Namun, untuk di stasiun kereta api, saya melihat lantai-lantai dicat dengan bentuk sepatu menandakan jarak yang harus diambil untuk antrian. Sama halnya dengan bus Transjakarta, di beberapa bus yang saya tumpangi, ada petunjuk bahwa ada jarak dari setiap kursi dan selotip di lantai sebagai petunjuk untuk berdiri.
Untuk beberapa kali gerbong kereta api, beberapa kali sempat ada himbauan untuk tidak berbicara dengan satu sama lain untuk mencegah penyebaran virus. Di terminal Transjakarta, tempat saya masih dicek suhu badan sebelum masuk.
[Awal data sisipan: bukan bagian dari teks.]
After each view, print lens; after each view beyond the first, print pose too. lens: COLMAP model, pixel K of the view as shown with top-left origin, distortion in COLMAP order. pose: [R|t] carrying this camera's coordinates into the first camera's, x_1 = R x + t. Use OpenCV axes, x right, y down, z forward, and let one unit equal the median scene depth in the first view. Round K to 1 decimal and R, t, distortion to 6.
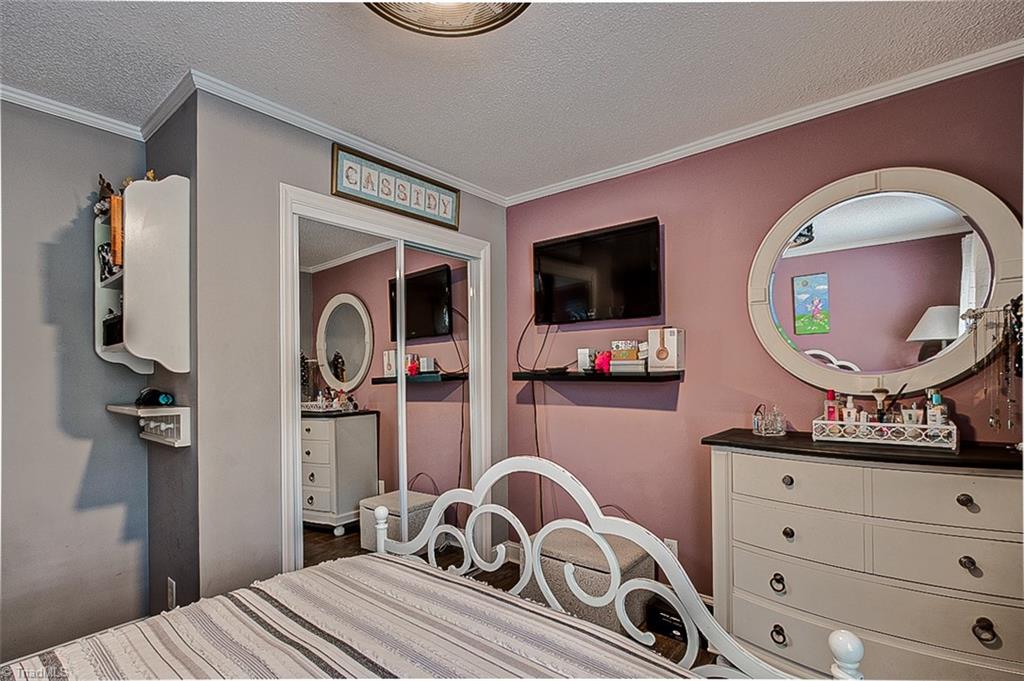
lens RADIAL K [[483.4, 0, 512.3], [0, 483.4, 368.9], [0, 0, 1]] dist [-0.046105, 0.000002]
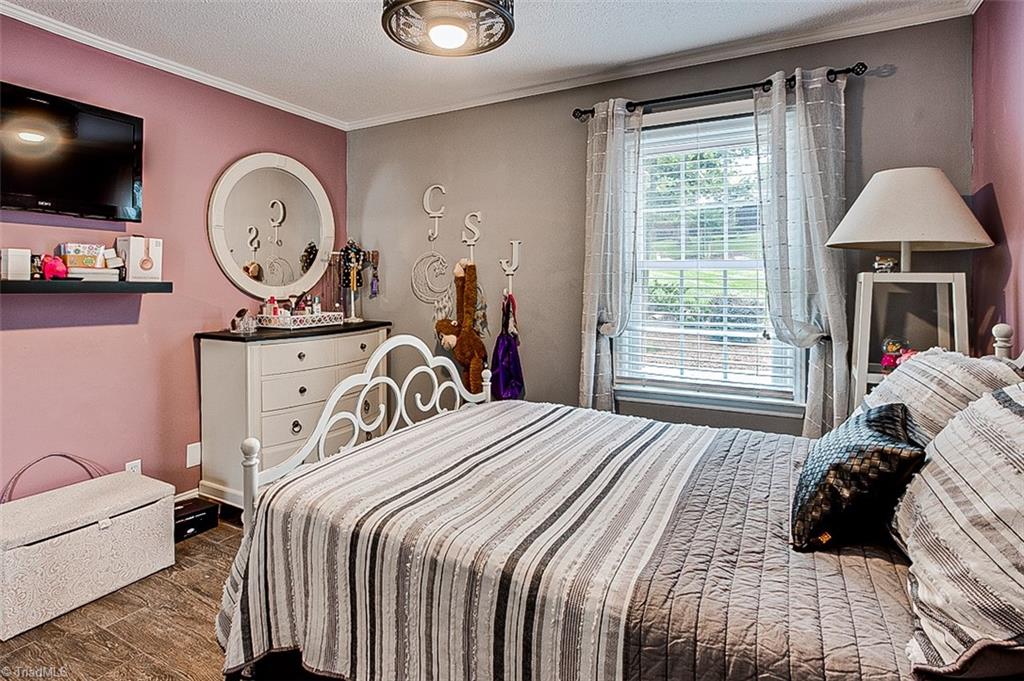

Semua himbauan ini akan perlahan-lahan menghilang karena kita memasuki endemi. Misalnya, sudah boleh membuka masker di outdoor, sudah mulai ada kerumunan lebih dari 20, tidak lagi menggunakan PeduliLindungi atau mengecek suhu badan.
Saya pahami bahwa orang sudah kelelahan dengan pandemi dan akhirnya melepaskan masker. Memang tidak nyaman sekali, apalagi cuaca panas. Saya pun sudah terlalu lelah dengan pandemi. Di sisi lain, saya tidak yakin kalau kondisi “sudah aman” karena kasus cukup meningkat selama beberapa minggu ini.
Meski demikian, saya juga tidak merasa bahwa kita harus balik lagi ke awal pandemi karena sebenarnya sudah banyak kemajuan yang terjadi. Mulai dari penyebab, pencegahan, hingga vaksin, yang membuat dampak dari virus ini tidak fatal pada pertengahan tahun 2021 silam.
Ada banyak hal yang baik yang bisa tetap diteruskan, seperti mencuci tangan dan menjaga kebersihan, setidaknya memakai masker (bisa karena virus juga karena polusi udara yang meningkat), mengatur mobilitas, selain bisa mengurangi kemacetan, juga bisa untuk mengurangi polusi udara).
Bagi saya pribadi, hal normal baru lainnya adalah kembali menjaga kesehatan. Selama pandemi, minimnya olahraga dan mudahnya pesan makanan via online membuat berat badan naik drastis. Tentu saja, ini tidak baik bagi kesehatan fisik dan mental.
Pandemi ini sungguh melelahkan. Selama saya mulai menjalankan aktivitas kembali, saya sempat berpikir “kok bisa ya, 2 tahun hanya di rumah saja?” Ternyata bisa. Tentu saja, dengan harga yang harus dibayar. Meski memang berat, tetapi pandemi ini bisa mengajarkan normal yang baru, terutama soal mobilitas. Manusia sebenarnya bisa mengatur cara interaksi mereka satu sama lain yang selaras dengan alam. Saya masih perlahan-lahan memasuki “normal baru” tahap II ini, tetapi semoga lebih baik dari yang dialami tahun 2021 silam.